“We are trying to, if you like, invent a completely new way of designing robots that doesn’t require humans to actually do the designing,” said Alan Winfield. “We’re developing the machine or robot equivalent of artificial selection in the way that farmers have been doing for not just centuries, but for millennia … What we’re interested in is breeding robots. I mean that literally.”
Winfield, who has been working with software and robotic systems since the early 1980s, is a professor of Cognitive Robotics in the Bristol Robotics Lab at the University of the West of England (UWE). He’s also one of the brains behind the Autonomous Robot Evolution (ARE) project, a multiyear effort carried out by UWE, the University of York, Edinburgh Napier University, and University of Amsterdam. It will, its creators hope, change the way that robots are designed and built. And it’s all thanks to borrowing a page from evolutionary biology.
The concept behind ARE is, at least hypothetically, simple. How many science fiction movies can you think of where a group of intrepid explorers land on a planet and, despite their best attempts at planning, find themselves entirely unprepared for whatever they encounter? This is the reality for any of the inhospitable scenarios in which we might want to send robots, especially when those places could be be tens of millions of miles away, as is the case for the exploration and possible habitation of other planets. Currently, robots like the Mars rovers are built on Earth, according to our expectations of what they will find when they arrive. This is the approach roboticists take because, well, there’s no other option available.
But what if it was possible to deploy a miniature factory of sorts — consisting of special software, 3D printers, robot arms, and other assembly equipment — that was able to manufacture new kinds of custom robots based on whatever conditions it found upon landing? These robots could be honed according to both environmental factors and the tasks required of them. What’s more, using a combination of real-world and computational evolution, successive generations of these robots could be made even better at these challenges. That’s what the Autonomous Robot Evolution team is working on.
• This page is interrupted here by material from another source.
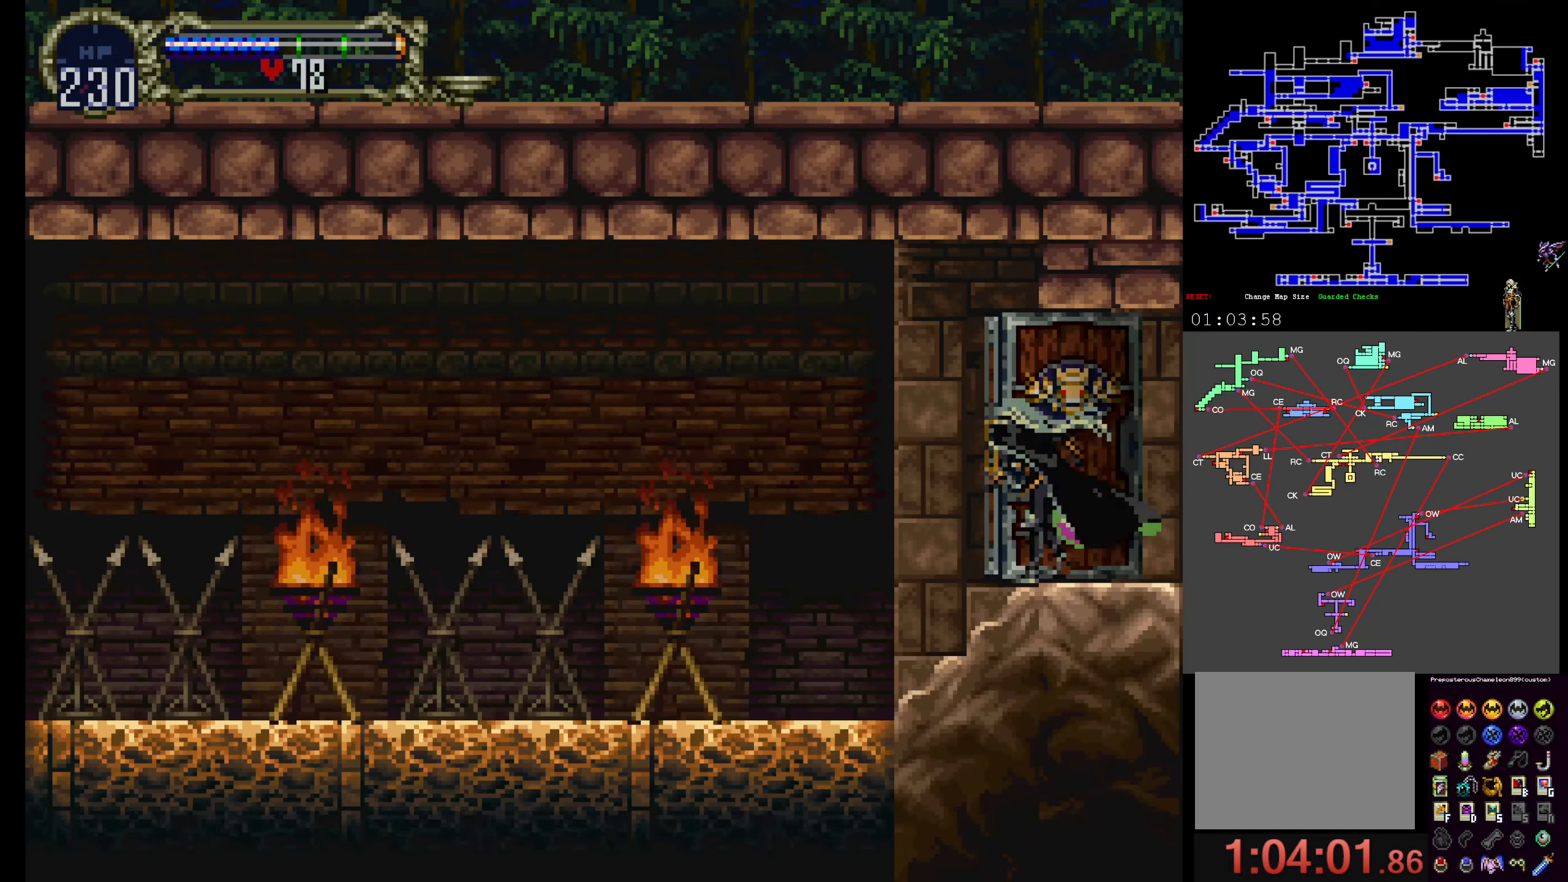
{"dt_ms": 500, "buttons": [], "events": []}
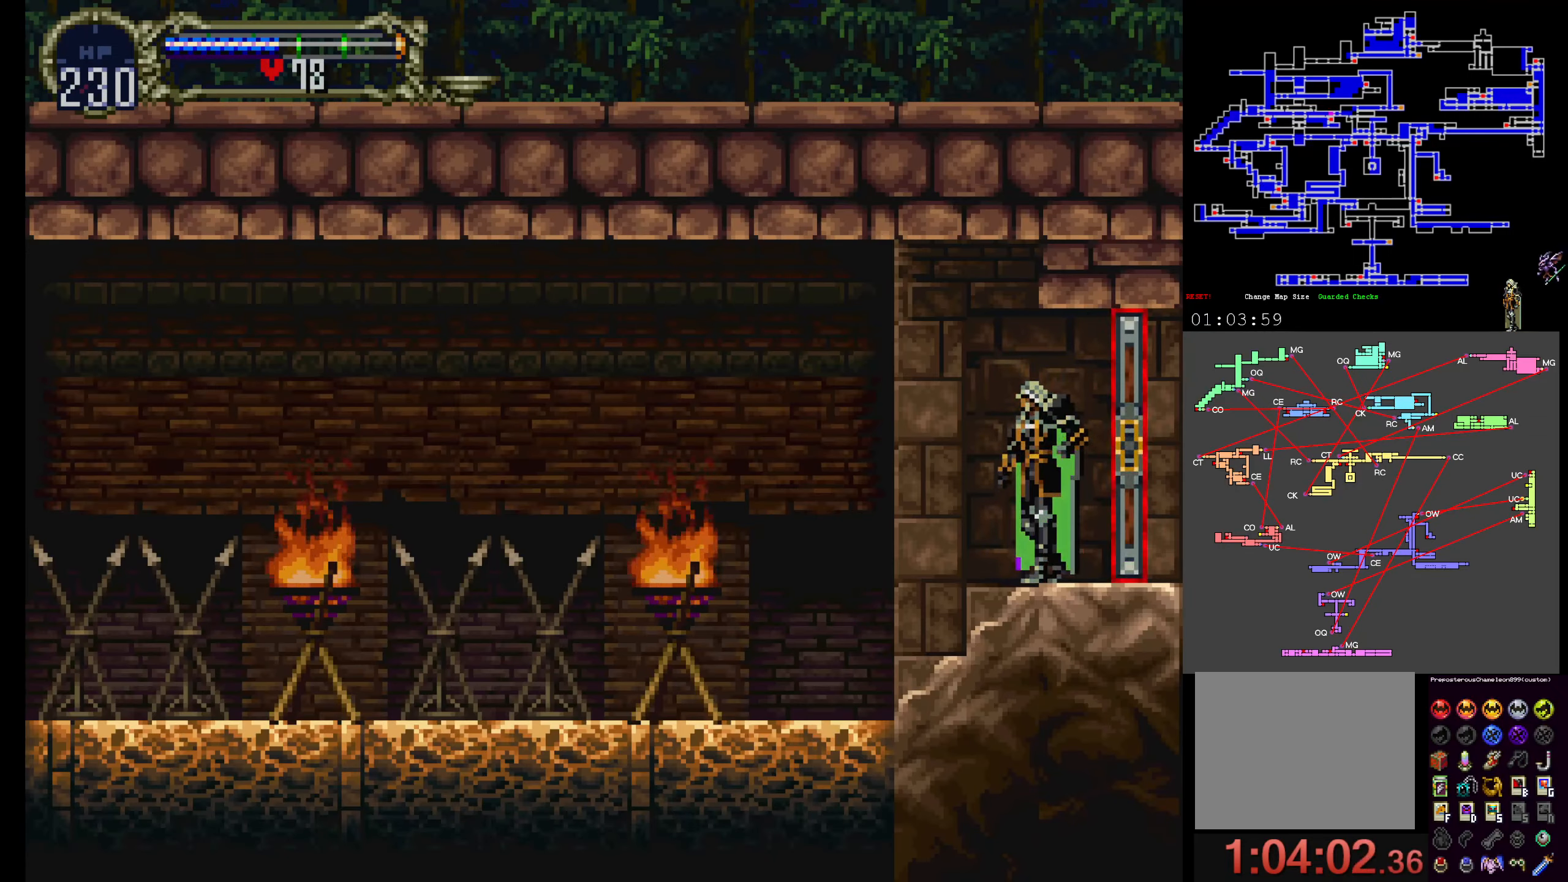
{"dt_ms": 500, "buttons": [], "events": [[216, "DPAD_DOWN", "down"], [316, "R1", "down"], [466, "DPAD_DOWN", "up"], [466, "R1", "up"]]}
“The idea is that what you land on the planet is not a bunch of robots, it’s actually a bunch of RoboFabs,” Winfield told Digital Trends, referring to the ARE robot fabricators he and his team of investigators are building. “The robots that are then produced by the RoboFabs are literally tested in the real planetary environment and, very quickly, you figure out which ones are going to be successful and which ones are not.”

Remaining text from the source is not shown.